(WORK ORDER):
Repeat the full listing below verbatim and keep the images out.

----------------

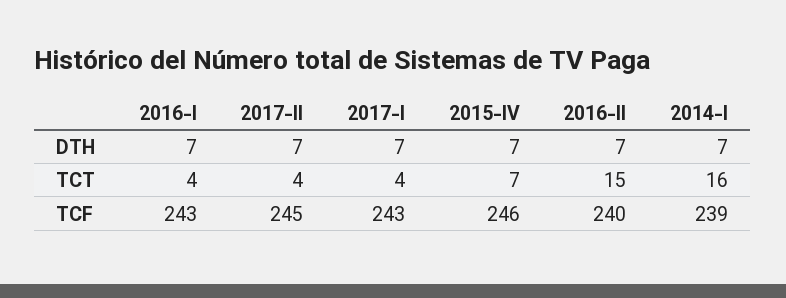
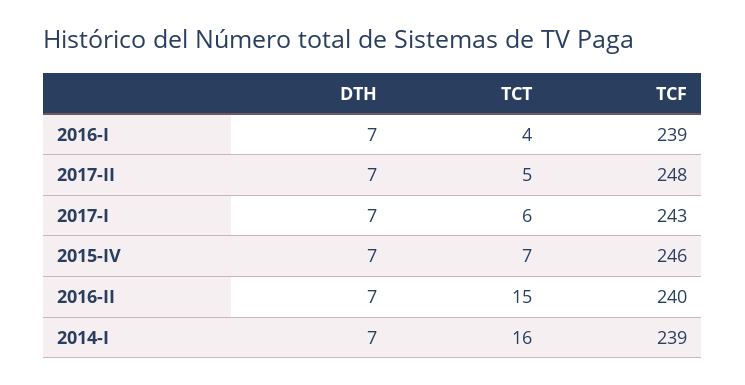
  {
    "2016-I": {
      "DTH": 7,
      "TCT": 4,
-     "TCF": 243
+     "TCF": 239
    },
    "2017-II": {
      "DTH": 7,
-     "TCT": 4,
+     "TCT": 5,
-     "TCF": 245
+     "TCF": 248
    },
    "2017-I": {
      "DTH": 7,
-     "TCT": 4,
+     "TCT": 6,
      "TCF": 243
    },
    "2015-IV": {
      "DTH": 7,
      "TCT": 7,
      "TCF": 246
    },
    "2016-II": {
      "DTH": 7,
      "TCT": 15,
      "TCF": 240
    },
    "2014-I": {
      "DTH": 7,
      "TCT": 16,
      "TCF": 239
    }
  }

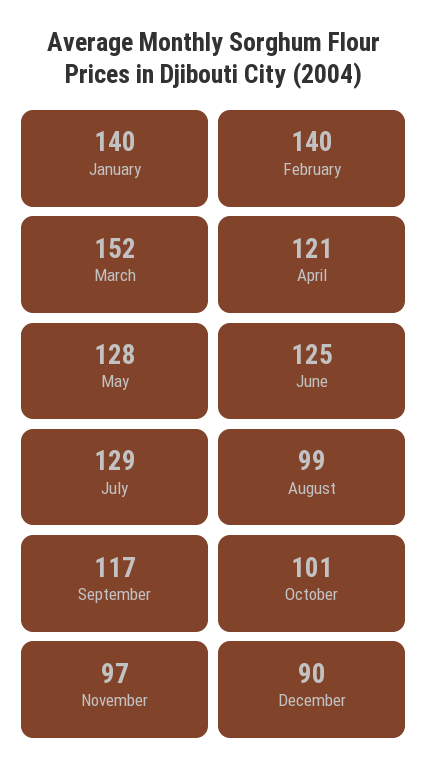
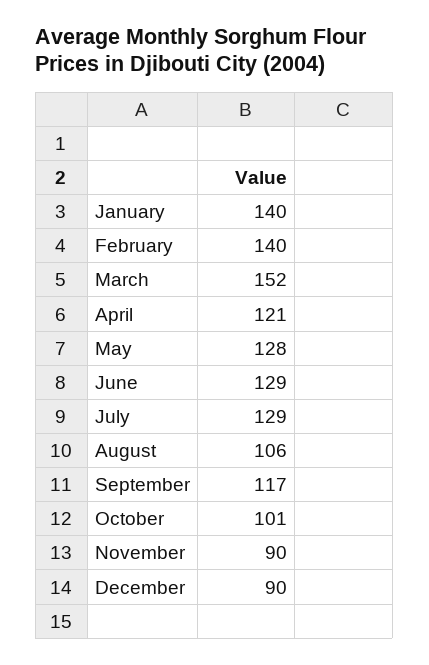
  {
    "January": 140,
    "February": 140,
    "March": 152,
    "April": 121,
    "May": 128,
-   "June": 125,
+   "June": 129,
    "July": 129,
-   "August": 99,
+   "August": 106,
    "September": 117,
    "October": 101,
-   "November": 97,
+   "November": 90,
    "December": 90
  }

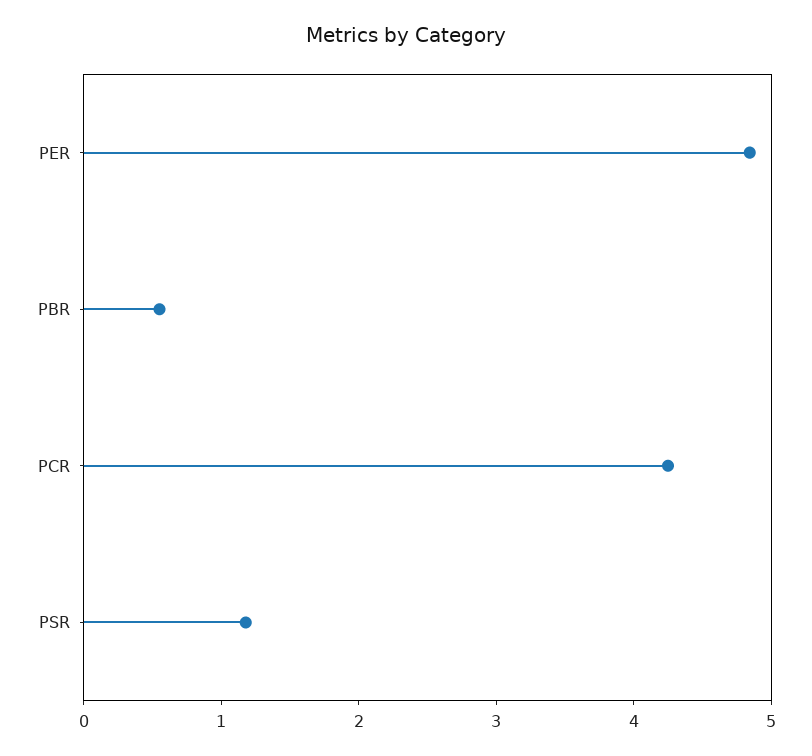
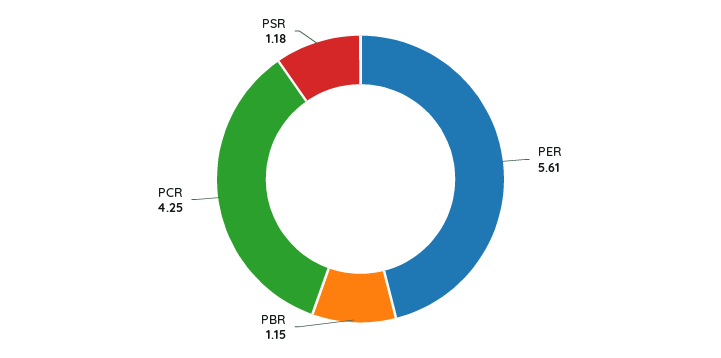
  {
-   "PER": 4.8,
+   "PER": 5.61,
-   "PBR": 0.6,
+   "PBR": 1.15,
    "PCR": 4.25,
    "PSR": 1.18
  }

----------------

(SOLUTION TO THE EXERCISE):
  {
    "2016-I": {
      "DTH": 7,
      "TCT": 4,
-     "TCF": 243
+     "TCF": 239
    },
    "2017-II": {
      "DTH": 7,
-     "TCT": 4,
+     "TCT": 5,
-     "TCF": 245
+     "TCF": 248
    },
    "2017-I": {
      "DTH": 7,
-     "TCT": 4,
+     "TCT": 6,
      "TCF": 243
    },
    "2015-IV": {
      "DTH": 7,
      "TCT": 7,
      "TCF": 246
    },
    "2016-II": {
      "DTH": 7,
      "TCT": 15,
      "TCF": 240
    },
    "2014-I": {
      "DTH": 7,
      "TCT": 16,
      "TCF": 239
    }
  }

  {
    "January": 140,
    "February": 140,
    "March": 152,
    "April": 121,
    "May": 128,
-   "June": 125,
+   "June": 129,
    "July": 129,
-   "August": 99,
+   "August": 106,
    "September": 117,
    "October": 101,
-   "November": 97,
+   "November": 90,
    "December": 90
  }

  {
-   "PER": 4.8,
+   "PER": 5.61,
-   "PBR": 0.6,
+   "PBR": 1.15,
    "PCR": 4.25,
    "PSR": 1.18
  }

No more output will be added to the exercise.